The Girl Who Always Wears The Same Pink Top is eating noodles from a small Tupperware box. She's a bit younger than me, and is from an Asian country, I'm just not sure which one. She has long black hair and her skin is a pale brown colour. As she eats, she leafs through a crinkly, tea-stained copy of yesterday's
Metro
. It's only when she looks up from the paper and catches my eye and smiles a small, pained smile at me, that I realise I've just been flat out
staring
at her for the last few minutes. I quickly look down at the empty bread bag that I carry my sandwiches around in and feel my cheeks flush with heat and my ears begin to tingle.

When lunch break finishes, I go and sit down at my computer, put on my headset, and change my name from red to green. Then I lift myself back out of my chair a little in order to subtly look around the room and find out which way The Girl Who Always Wears The Same Pink Top has gone.

Turns out she's sitting almost directly across from me, just behind the
I hate it here
scribble.

At exactly one forty we click ourselves back off break, and the room once more fills with the sound of chattering and typing and chirping phones and people apologising and people hanging up. In the gaps between my own calls, I strain to catch The Girl Who Always Wears The Same Pink Top's voice, and when I finally make it out, it's very soft and musical and accented in a way I can't quite place.

‘My name's Dalisay,' she says, ‘and I'm calling from a company called Quiztime Solutions . . .'

I scan down the list of names on my screen, and when I read hers – Dalisay Rivera – something tinkles inside me like a bell.

In the early hours of the morning, I crouch down by my bed and unpeel the Sellotape around the top of my bedside table box.
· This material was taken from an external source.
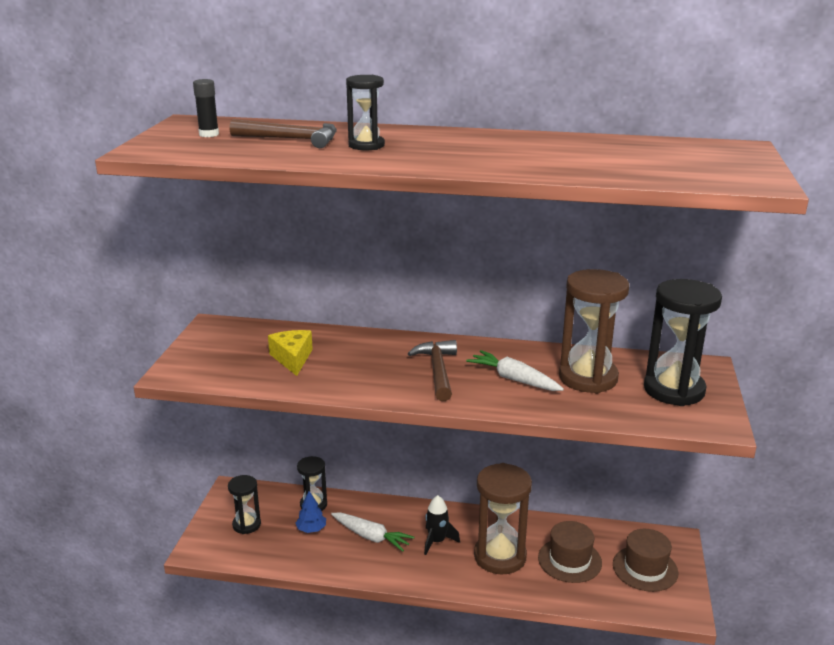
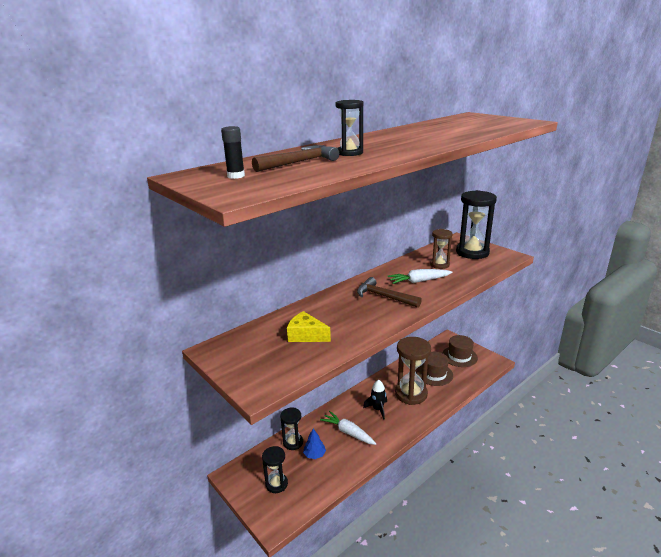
camera: 50 degrees left, 0 degrees up
(371, 537) = (348, 432): white carrot -> white carrot turned 120 degrees counterclockwise
(588, 378) = (439, 265): brown hourglass -> brown hourglass, size x0.56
I lift the lid and peer inside at my collection of sentimental objects. I stick my hand in and rummage around amongst the cinema stubs and Fuji Film packets and pin badges and gig flyers and home-made greetings cards until I find the thing I'm looking for: a bulging brown envelope containing six
long and as yet unanswered letters from my friend Andrew in Japan.

Andrew is my best friend.

He's very thoughtful and serious.

He's Canadian, although I met him back in Nottingham, when I was working in HMV and he was a customer.
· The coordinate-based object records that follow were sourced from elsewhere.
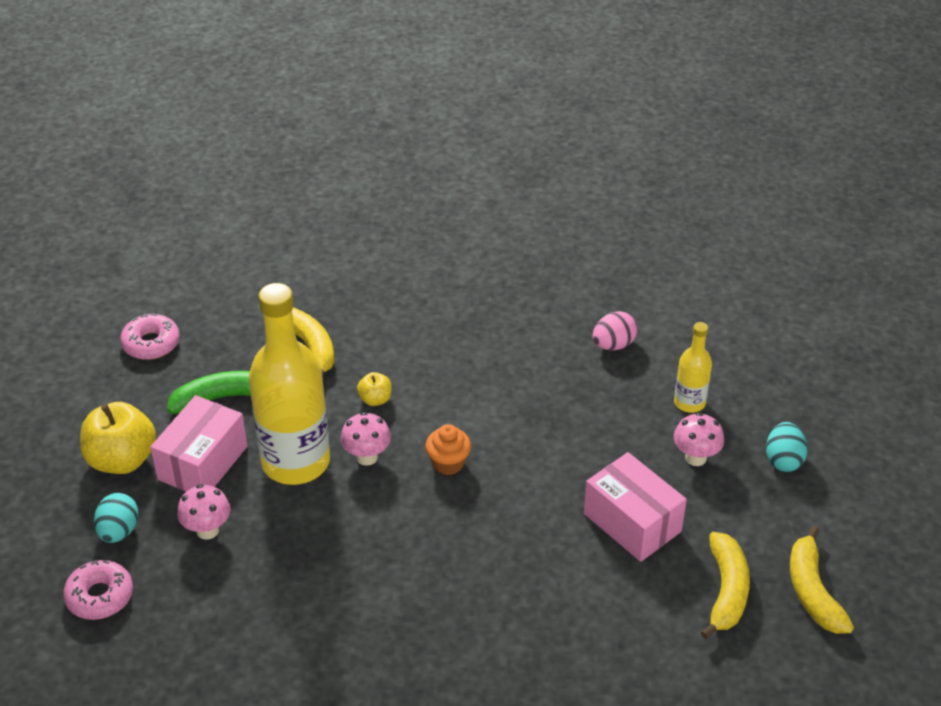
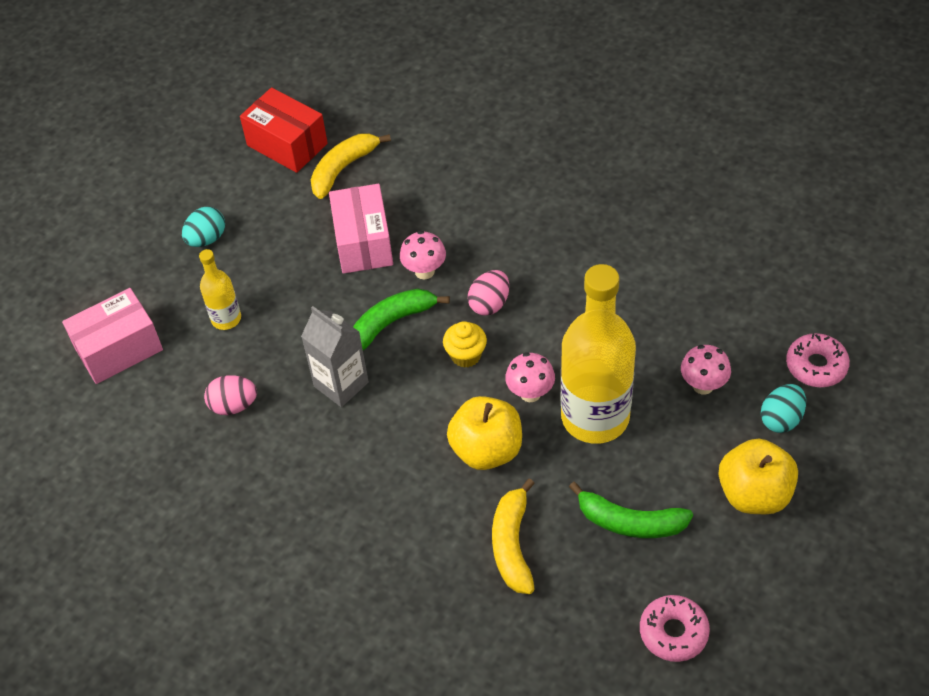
camera: 145 degrees left, 10 degrees up
(203, 463) = (679, 455): pink box -> pink box (119, 349)
(375, 399) = (486, 450): yellow apple -> yellow apple, size x2.05
(448, 463) = (466, 355): orange cupcake -> yellow cupcake
(460, 518) = (489, 304): none -> pink egg
(539, 395) = (341, 384): none -> grey carton
(539, 461) = (391, 323): none -> green banana
(695, 458) = (268, 270): pink mushroom -> pink mushroom (424, 271)
(812, 591) = (287, 144): yellow banana -> red box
Andrew always seems to know the right thing to do with himself.

For example: after Nottingham he moved to Japan forever.

I get back into bed and prop myself up with pillows.

As I read back through Andrew's letters in chronological order, I feel a ball of guilt slowly grow inside me.

At the start of Andrew's first letter, it's around the size of a marble, but by the ‘hope you're okay' at the end of letter six, it's as big as a bowling ball.